The latest battle in the War of the Energy Storage Media has broken out in Germany, where the Volkswagen Group and an auto industry lobbying group (the German Association of the Automotive Industry, or VDA) are at daggers drawn over the government’s proposed plan to implement the EU’s renewable energy directive.

Germany’s Federal Ministry of the Environment (BMU) has proposed a plan to establish a market in renewable energy credits for transport, modeled on a similar plan in France and existing electricity credit markets in the Netherlands and California. The market would allow competition among electricity, biofuels and hydrogen as green transport fuels. The plan also includes a 2% e-fuels mandate for aviation, to be met by 2030. (The term e-fuel, or electrofuel, refers to hydrogen and other synthetic fuels such as butanol and biodiesel. Some foresee that excess renewable energy could be used to generate green hydrogen and/or synthetic fuels, to be used in industrial processes and/or heavy-duty vehicles.)

The VDA rejected the BMU’s plan, calling instead for hydrogen and e-fuels to be mandated for road transport. The VDA said it wants to see a much higher usage of hydrogen and synthetic fuels than envisaged in the BMU’s proposal, and that it foresees the use of hydrogen “in all transport applications.”

The VDA’s biggest member, Volkswagen, rejected the VDA’s rejection, and called the use of hydrogen in cars and trucks “nonsensical.” “The so-called potential of these alternatives for liquid fuels is…massively overestimated,” said VW, adding that the production of synthetic fuels from surplus renewable energy would be “complex, cost-intensive [and] not very climate-efficient.”

To an outsider, the split between VW and the VDA seems puzzling. Two of Germany’s three major automakers have already foresworn the use of hydrogen in cars. In March, Volkswagen explained in detail why it decided that batteries are a superior solution for passenger cars. Daimler has ended its development of fuel cell-powered passenger cars, but continues to develop fuel cells for applications in heavy-duty vehicles. BMW continues to research fuel cells.

VDA members include not only the grosse drei German automakers, but also international component suppliers and foreign-owned carmakers such as Opel.

Jekaterina Boening, Senior Policy Manager at Transport & Environment, said, “The VDA is living in a fantasy world and has just been called out by its biggest member. Its proposals for massive amounts of hydrogen and e-fuels to be used by cars and trucks are nonsensical indeed. It won’t happen, and is simply meant to confuse politicians. The government needs to call their bluff. Pie-in-the-sky e-fuel schemes aren’t going to make the electric car revolution go away.”

Auto industry consultant James Carter weighed in on VW’s side. “Even if hydrogen retail pricing was to drop by 80%, it still can’t compete with EVs, and a green H2-powered car will always use 3x more energy and create 3x more emissions than an EV off the same grid,” he wrote in a LinkedIn post. “What’s more, no company is taking the lead with funding H2 fueling infrastructure the way Tesla did [with] EV charging.”

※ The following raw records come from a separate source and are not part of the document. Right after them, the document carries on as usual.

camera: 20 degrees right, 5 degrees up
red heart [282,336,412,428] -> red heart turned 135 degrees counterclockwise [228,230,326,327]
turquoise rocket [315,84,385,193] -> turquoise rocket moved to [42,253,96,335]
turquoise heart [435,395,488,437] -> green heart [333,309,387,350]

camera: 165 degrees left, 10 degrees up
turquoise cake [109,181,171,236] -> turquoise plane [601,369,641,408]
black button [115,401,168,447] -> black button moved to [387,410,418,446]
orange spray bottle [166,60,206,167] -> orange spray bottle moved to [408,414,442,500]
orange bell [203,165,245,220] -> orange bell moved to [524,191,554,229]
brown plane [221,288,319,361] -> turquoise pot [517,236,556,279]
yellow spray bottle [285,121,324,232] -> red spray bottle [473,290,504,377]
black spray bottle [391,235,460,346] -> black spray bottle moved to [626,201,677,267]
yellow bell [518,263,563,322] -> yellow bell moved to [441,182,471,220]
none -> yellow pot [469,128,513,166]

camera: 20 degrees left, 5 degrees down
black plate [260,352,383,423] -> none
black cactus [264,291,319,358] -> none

In an earlier post, Carter posited that, as 96% of current hydrogen is made from fossil fuels (grey hydrogen and blue hydrogen), it should actually be considered a form of fossil fuel. Hydrogen opponents tend to argue that the push to use hydrogen in vehicles is fueled by politics and the interests of the oil industry. “Let’s just follow the science and continue to use hydrogen where it is needed most—in industrial processes, well away from anything with wheels,” writes Carter.

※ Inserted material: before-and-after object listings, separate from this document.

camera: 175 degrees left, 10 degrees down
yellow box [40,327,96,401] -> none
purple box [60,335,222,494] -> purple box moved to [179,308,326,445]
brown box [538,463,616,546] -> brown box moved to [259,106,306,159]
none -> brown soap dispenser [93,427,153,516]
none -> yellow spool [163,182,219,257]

Less controversially, the BMU’s proposal would end incentives for the use of biodiesel made from palm oil by 2026—four years ahead of the EU’s phase-out date. Parliaments in Denmark, France and Italy recently made similar moves toward ending subsidies for biofuels made from palm and soy. According to the EU Commission, biodiesel made from soy is two times worse for the climate than regular diesel, and palm oil is three times worse, when indirect emissions are accounted for. Palm oil is also a major driver of tropical deforestation.